Excerpt provided —
******

A voltage converter includes a switch network, a rectifier, and a transformer coupled between the switch network and the rectifier. The voltage converter includes an adaptive ON-time generation circuit having a control input and a control output, the control input. The adaptive ON-time generation circuit is configured to receive a WAKE signal to turn ON the switch network, generate a signal indicative of an OFF time of the switch network, and determine an ON time for the switch network based on the signal indicative of the OFF time.
The transformer 130 includes a primary coil 131 and a secondary coil 132. The terminals of the primary coil 131 are labeled P1 and P2 as shown and are coupled to the switch network 110. The terminals of the secondary coil 132 are labeled S1 and S2 and are coupled to the rectifier 120.

******

Dataset records —
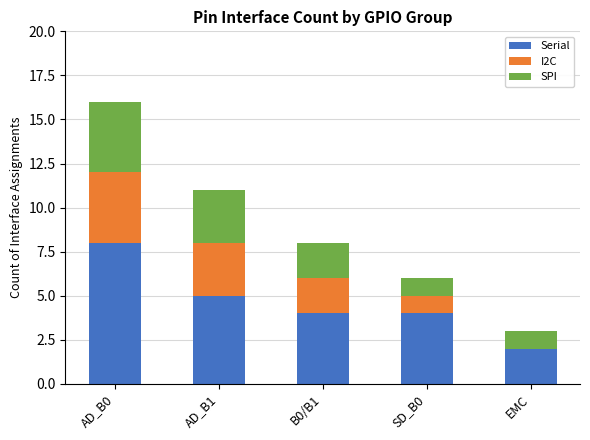

At which category is the sum across all series the highest?

AD_B0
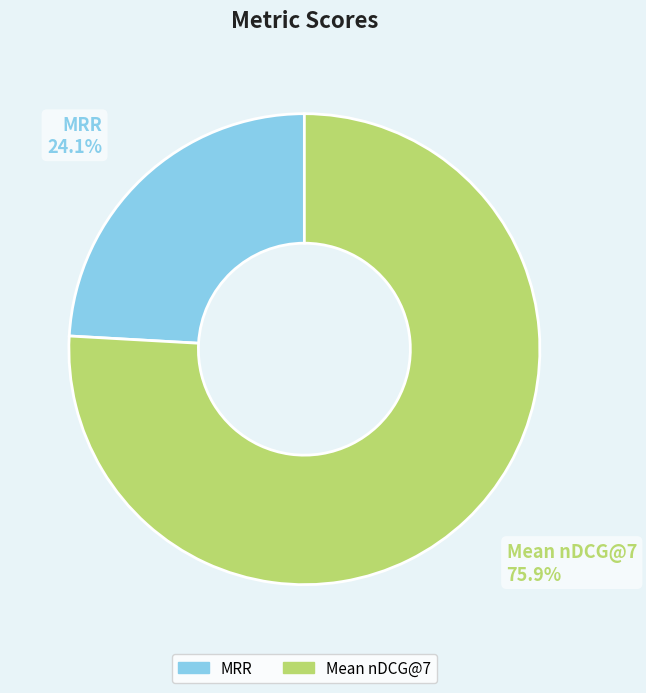

Does any single category account for the majority?

Yes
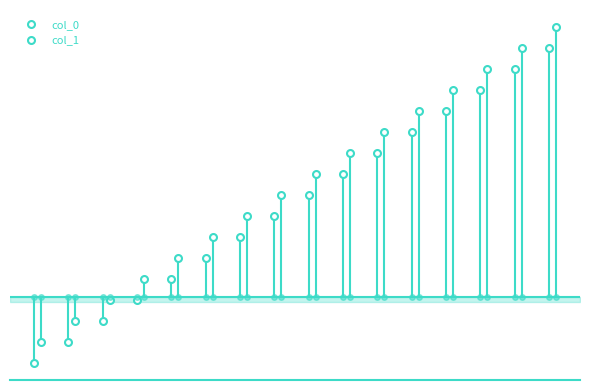

Which series changed the most between 87 and 84?

col_1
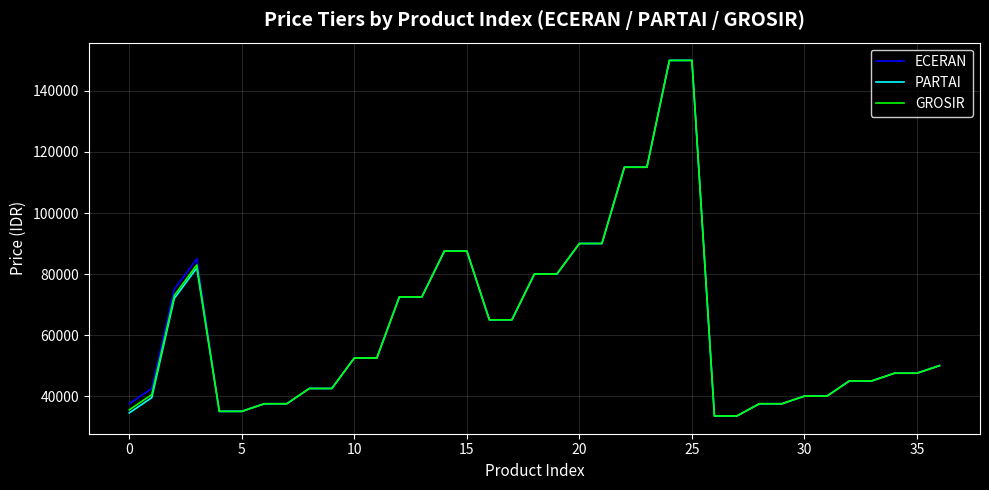

What are all the series names shown in the legend?

ECERAN, PARTAI, GROSIR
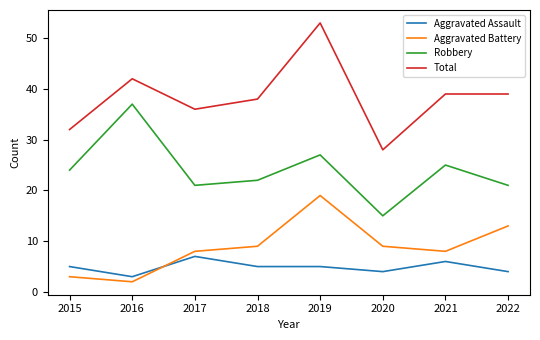

True or false: Total has a value of 38 at 2018.

True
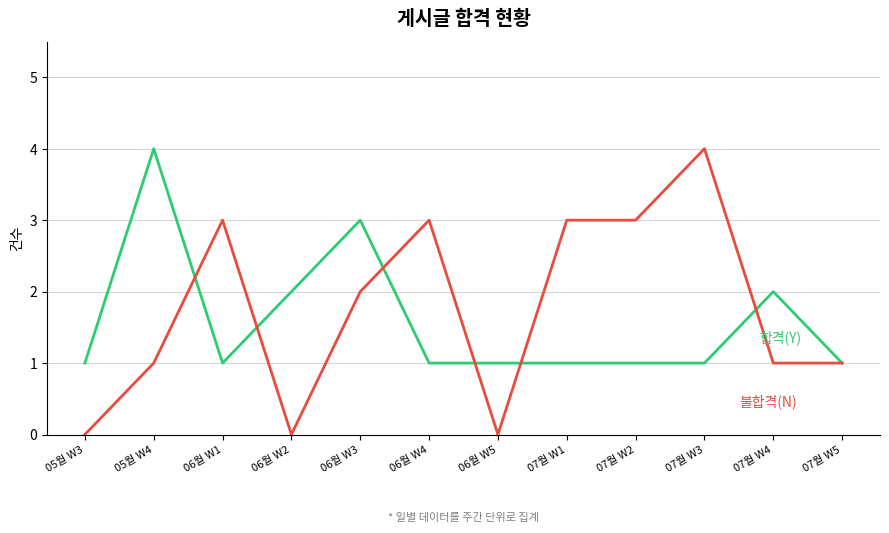

How many series are shown in this chart?

2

******

Job item A —
Answer these about the voltage converter excerpt:
(i) Between which two components is the transformer coupled?
(ii) What signal does the adaptive ON-time generation circuit receive to turn ON the switch network?
(iii) How are the terminals of the secondary coil 132 labeled?
Job item B — From the voltage converter excerpt, extract the passage starting at "A voltage converter" and ending at "the rectifier 120.".
Job item C — Write what comes next in the voltage converter excerpt, picking up after its last sentence.

Result A —
(i) The switch network and the rectifier.
(ii) A WAKE signal.
(iii) S1 and S2.

Result B —
A voltage converter includes a switch network, a rectifier, and a transformer coupled between the switch network and the rectifier. The voltage converter includes an adaptive ON-time generation circuit having a control input and a control output, the control input. The adaptive ON-time generation circuit is configured to receive a WAKE signal to turn ON the switch network, generate a signal indicative of an OFF time of the switch network, and determine an ON time for the switch network based on the signal indicative of the OFF time.
The transformer 130 includes a primary coil 131 and a secondary coil 132. The terminals of the primary coil 131 are labeled P1 and P2 as shown and are coupled to the switch network 110. The terminals of the secondary coil 132 are labeled S1 and S2 and are coupled to the rectifier 120.

Result C —
In this example, the switch network 110 includes transistors M1, M2, M3, and M4. Transistors M1 and M2 are N-channel field effect transistors (NFETs), and transistors M3 and M4 are P-channel field effect transistors (PFETs). The sources of transistors M3 and M4 are coupled together and to the input voltage Vin. The drains of transistors M3 and M1 are coupled together, and the drains of transistors M4 and M2 are coupled together. The connection between the drains of transistors M3 and M1 is a switch node (also referred to as a “switch terminal”) labeled VP2. The connection between the drains of transistors M4 and M2 is a switch node (switch terminal) labeled VP1. The sources of transistors M1 and M2 are coupled together and to ground (VSSP). Switch nodes VP1 and VP2 are coupled to terminals P1 and P2, respectively, of the primary coil 131.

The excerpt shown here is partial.